DOCUMENT SECTION:
---------------
The Stanford University research team that shocked Sacramento this year by declaring that the state’s three pension systems are more than $400 billion underfunded has struck again, saying local government pension systems are nearly $200 billion short, according to the Sacramento Bee.
The amount of money in question is astounding. Here in Orange County, the Orange County Employees’ Retirement system has more than $12 million in unfunded liabilities, and the second fastest growth in liabilities since 1996.
We are going to get stuck with that bill.
The Orange County Employers Association has spent a small fortune this year alone trying to elect politicians who will do their bidding. They have failed at every turn. They are rumored to have spent over four hundred thousand on the John Leos campaign for the Anaheim City Council. He lost. So did Anaheim Councilman Harry Sidhu when he ran as a carpetbagger for the 4th Supervisorial District.
And a union shill in Brea, Ric Clough, lost too, in a bid for the Brea City Council.
The voters it would seem are starting to wake up…
Remember this report every time a public union screams “We aren’t spending enough on _______________ (fill in “schools,” or “streets,” or “fighting crime,” etc.) We are spending plenty – its just going towards their retirement plan instead of the public service.
A large portion of the California residents are the equivalent of walking zombies!
They elected Jerry Brown for god sake! The guy is the biggest union whore in the country!
A lot of Calfornia voters are not asleep; they are just DEAD THICK!
These liability projections are a sham. They are based uopn so many assumptions as to be unreliable. For instance, assuming what the work force will be 10-20-30-40-50 years from now, including what the pay will be in those out years upon which retirement will be based. Then assuming at what age people are hired and at what age they will retire and what the average life span will be then. These are forecasts for a workfoce the majority of which have not yet been hired, many of them are yet to be born! It’s a bunch of hocus pocus that no one should take too seriouisly.
---------------
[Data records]
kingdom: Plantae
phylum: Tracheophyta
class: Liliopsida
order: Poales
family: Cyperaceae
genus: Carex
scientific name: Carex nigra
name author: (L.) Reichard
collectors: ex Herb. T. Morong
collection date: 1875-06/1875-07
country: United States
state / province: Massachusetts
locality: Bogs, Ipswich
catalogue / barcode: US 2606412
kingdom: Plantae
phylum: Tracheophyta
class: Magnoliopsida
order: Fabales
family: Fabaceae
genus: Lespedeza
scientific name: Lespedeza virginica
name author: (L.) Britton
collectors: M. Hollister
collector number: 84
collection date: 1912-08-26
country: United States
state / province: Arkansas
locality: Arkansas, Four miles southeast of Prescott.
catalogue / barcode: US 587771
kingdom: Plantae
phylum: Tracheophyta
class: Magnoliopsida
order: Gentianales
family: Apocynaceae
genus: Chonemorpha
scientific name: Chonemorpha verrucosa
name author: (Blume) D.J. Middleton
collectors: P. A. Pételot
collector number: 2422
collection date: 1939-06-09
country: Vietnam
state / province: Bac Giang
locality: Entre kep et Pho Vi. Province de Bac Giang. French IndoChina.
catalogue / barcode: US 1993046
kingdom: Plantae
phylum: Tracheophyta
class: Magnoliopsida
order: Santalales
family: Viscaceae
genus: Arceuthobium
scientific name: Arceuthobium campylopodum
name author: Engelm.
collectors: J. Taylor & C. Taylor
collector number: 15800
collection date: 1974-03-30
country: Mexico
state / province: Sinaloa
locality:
---------------
WHAT YOU NEED TO DO:
(A) Copy word for word the part of the post on public pension shortfalls that runs from "The Stanford University" down to "liabilities since 1996.".
(B) For each statement below, say yes or no to whether it agrees with the post on public pension shortfalls, and quote the words from the post that decide it. (i) The Stanford team says local government pension systems are nearly $200 billion short. (ii) John Leos won his race for the Anaheim City Council. (iii) Ric Clough sought a seat on the Brea City Council.

OUTPUTS IN ORDER:
(A)
The Stanford University research team that shocked Sacramento this year by declaring that the state’s three pension systems are more than $400 billion underfunded has struck again, saying local government pension systems are nearly $200 billion short, according to the Sacramento Bee.
The amount of money in question is astounding. Here in Orange County, the Orange County Employees’ Retirement system has more than $12 million in unfunded liabilities, and the second fastest growth in liabilities since 1996.

(B)
(i) Yes: "saying local government pension systems are nearly $200 billion short"
(ii) No: "He lost."
(iii) Yes: "in a bid for the Brea City Council"